Körfez İşbirliği Konseyi'nin (KİK) olağanüstü zirvesinin ardından düzenlenen olağanüstü Arap zirvesinin kapanış bildirgesinde de İran vurgusu yapılırken Arap dünyasının temel meselesi olan Filistin meselesi ikinci planda kaldı.
Bildirgede, İran yapımı balistik füzelerin Yemen'den Suudi Arabistan topraklarına atılması, İran'ın, Birleşik Arap Emirlikleri'nin (BAE) adalarını işgal etmesi (Büyük Tunb, Küçük Tunb ve Ebu Musa adaları), Suriye krizine müdahale etmesi ve toprak bütünlüğünü etkilemesi, Bahreyn'in iç işlerine karışması ve oradaki terör örgütlerini desteklemesi kınandı.
Bildirgede Filistin konusunda ise önceki Arap zirvesinde alınan kararlara bağlılık vurgusu yapıldı.

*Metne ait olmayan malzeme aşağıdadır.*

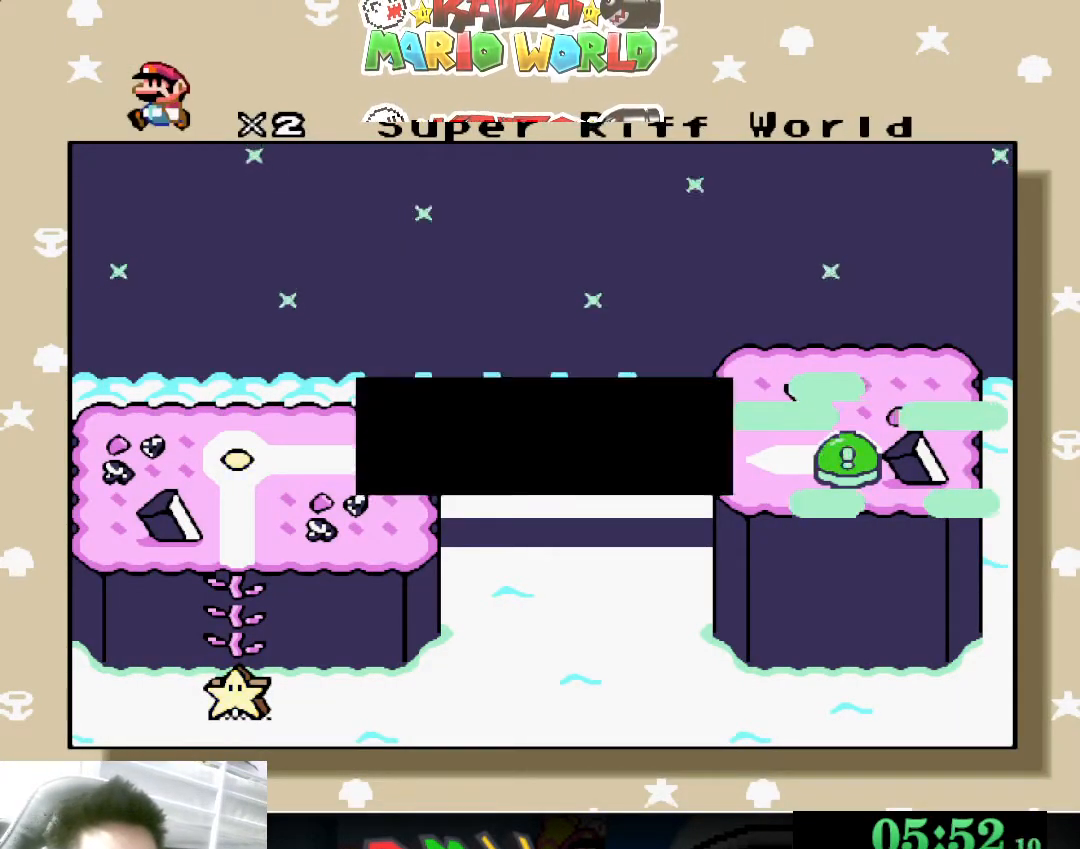
{"buttons": [], "left_stick": "center", "events": [[300, "A", "down"], [367, "A", "up"], [433, "A", "down"], [500, "A", "up"]]}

Arap zirvelerinde genellikle 2002'de Lübnan'ın başkenti Beyrut'taki zirvede kabul edilen Arap Barış Planı'na atıfta bulunuluyor. Söz konusu plan, Arap topraklarındaki İsrail işgalinin son bulmasını, 1967 sınırlarında başkenti Doğu Kudüs olan Filistin devletinin kurulmasını, Filistinli mülteciler sorununun adil bir şekilde çözülmesini ve buna karşılık İsrail'le normal ilişkiler kurulmasını öngörüyor.
KİK ve Arap zirvelerinin ardından bugün Mekke'de 14'üncü İslam İşbirliği Teşkilatı olağan zirvesinin düzenlenmesi planlanıyor.